Activities >>
1. In the ArcLamp Swift container task, quote the passage that begins at the words "This task is" and stops after the words "assistance is requested.".
2. According to the ArcLamp Swift container task, where are the processed logfiles and SVGs stored right now?

Page text >>
-------------------------
Page MenuHomePhabricator

Swift container for performance flame graphs (ArcLamp)
Open, HighPublic

Description

The ArcLamp pipeline collects stack traces (via Redis) and produces the flame graphs seen at https://performance.wikimedia.org/php-profiling/.

Right now, the processed logfiles and SVGs are stored in /srv/xenon on webperf1002, and processing runs via cron on that host. We would like to run the pipeline in a more distributed manner (T227026), increase retention (T200108), and not require bespoke backup/restore/failover procedures for this data. I believe the path forward is thus to store this data in Swift. The analytics cluster was also considered, however the data needs to be externally available via HTTPS on the performance site.

I've done some initial work towards rewriting the cron job to read/write data from a local Swift instance on my laptop. I would like to start running this on real data, initially in parallel with the current pipeline.

This task is to determine replication, etc. settings and create Swift container(s) for this data. As I do not have admin rights in the Swift cluster, some SRE input & assistance is requested.

Event Timeline

Looks like hierdata/(swift|codfw)/params.yaml needs updating, along with the private puppet repo (beforehand).

I'd suggest "performance:xhgui" "performance:arc-lamp" as the Swift account:user. It could have admin rights for "performance" (analogous to our main MediaWiki user, which can create containers automatically)*. Manual container creation can be done via https://wikitech.wikimedia.org/wiki/Swift/How_To#Create_a_container (the "swift" client tool is just doing the HTTP POST for you here).
-------------------------
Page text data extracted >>
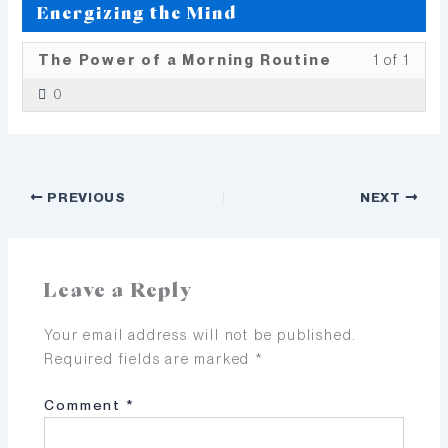
Energizing the Mind
Less
You
The Power of a Morning Routine
1 of 1
1
must
0
of
enrol
1
in
withi
this
secti
cour
PREVIOUS
NEXT
Ener
to
the
acce
Mind
cour
conte
Leave a Reply
Your email address will not be published.
Required fields are marked
*
Comment
*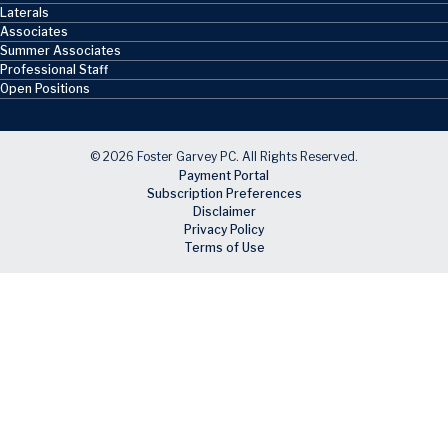
Laterals
Associates
Summer Associates
Professional Staff
Open Positions
© 2026 Foster Garvey PC. All Rights Reserved.
Payment Portal
Subscription Preferences
Disclaimer
Privacy Policy
Terms of Use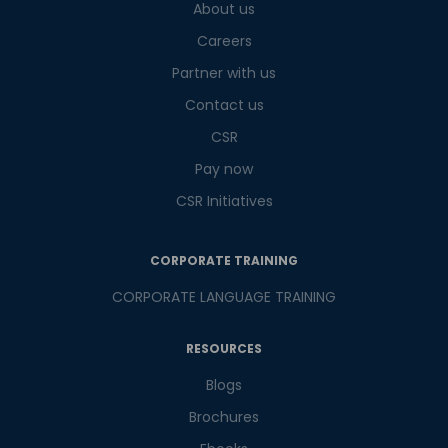
About us
What
3
+
4
?
is
Careers
Partner with us
Contact us
or
CSR
Pay now
Video Counselling
CSR Initiatives
CORPORATE TRAINING
CORPORATE LANGUAGE TRAINING
RESOURCES
Blogs
Brochures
-------------------------
Numbered responses >>
1.
This task is to determine replication, etc. settings and create Swift container(s) for this data. As I do not have admin rights in the Swift cluster, some SRE input & assistance is requested.

2. They are stored in /srv/xenon on webperf1002.